Healer v/s practitioner:
In a recently delivered oratory lecture organised by the Doctors Fraternity Club, Sindhudurg, eminent Neurologist, Dr S. V. Khadilkar (Dean- Faculty of Medicine, Bombay Hospital), elaborated the need for practitioners to embody both aspects of medical practice- that of a humane healer as well as the hard wired, evidence based practitioner.
He also shed light on the driving factors that influence today’s youth to take up medicine, by sharing short video clips of medical students who were newly admitted into a prestigious medical college and were asked the reason for their career choice. The frequent responses were personal ambition, parental aspirations, passion for the subject, but rarely a sense of service towards the patient.
Societal norms greatly influence career choices among budding doctors who find it inadequate to restrict their practice to a traditional and rather unglamorous general practice.

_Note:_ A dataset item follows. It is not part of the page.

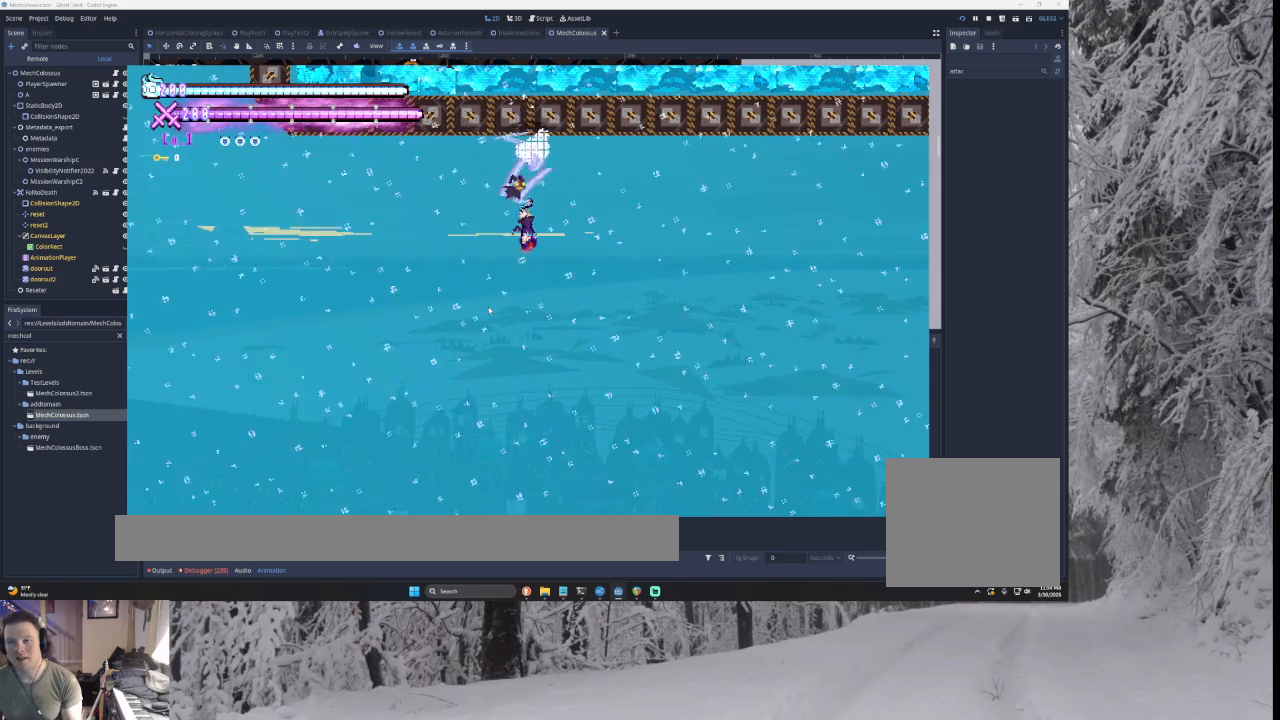
{"buttons": ["CROSS", "TRIANGLE"], "left_stick": "center", "right_stick": "center", "events": [[33, "TRIANGLE", "up"], [100, "left_stick", "down"], [133, "TRIANGLE", "down"], [267, "left_stick", "center"], [300, "TRIANGLE", "up"], [467, "TRIANGLE", "down"]]}
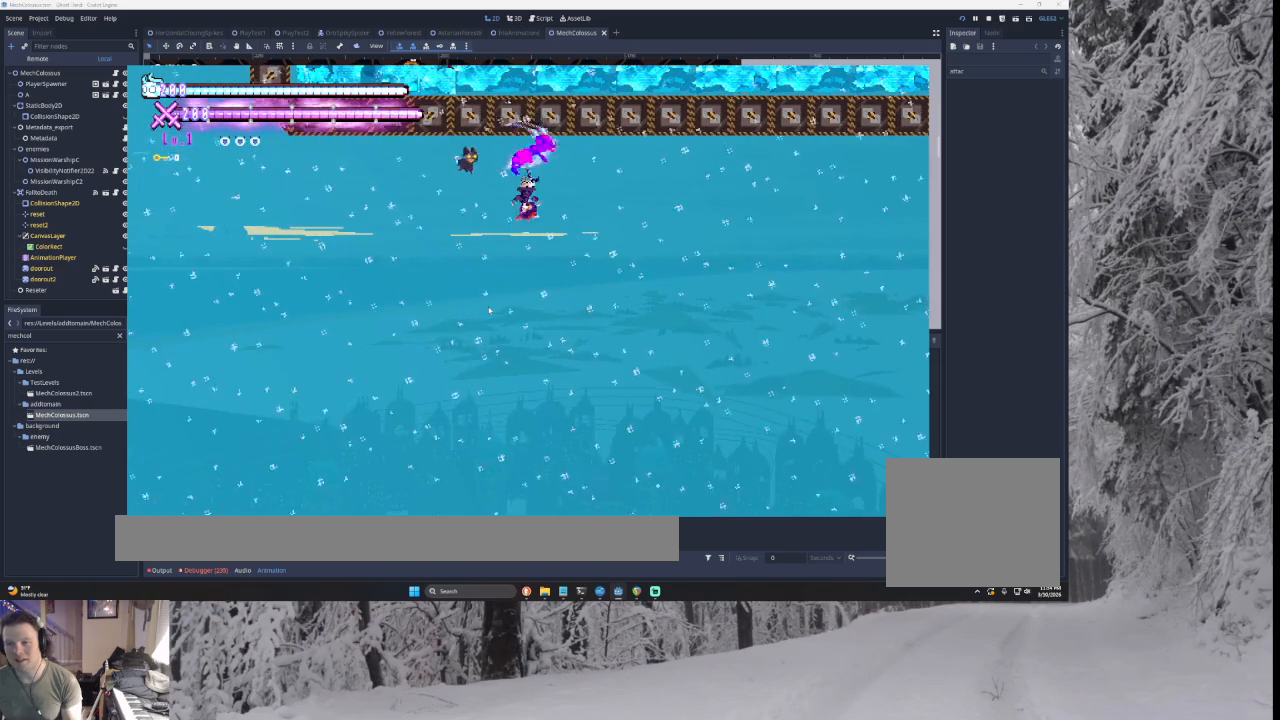
{"buttons": ["CROSS", "TRIANGLE"], "left_stick": "center", "right_stick": "center", "events": []}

Goel et al, in their 2018 review published by BMC Medical Education found that, the main motivating factors were scientific (interest in science, flexible work hours and work independence), societal (prestige, job security, financial security) and humanitarian (serving the poor) in high-, upper-middle and lower-middle income countries, respectively- which was comparable with Maslow’s hierarchy of needs theory of motivation. There were no studies found from low-income countries.
Dr Khadilkar, in his oration, finally described how a medico evolves from a library hopping student who is excited by the challenge of academic case to a seasoned practitioner who can see the human in the patient.
It wouldn’t be inaccurate to conclude that time spent in treating people (not just patients) and experience thus garnered instil the X factor that makes a good doctor, in a way that no curriculum can.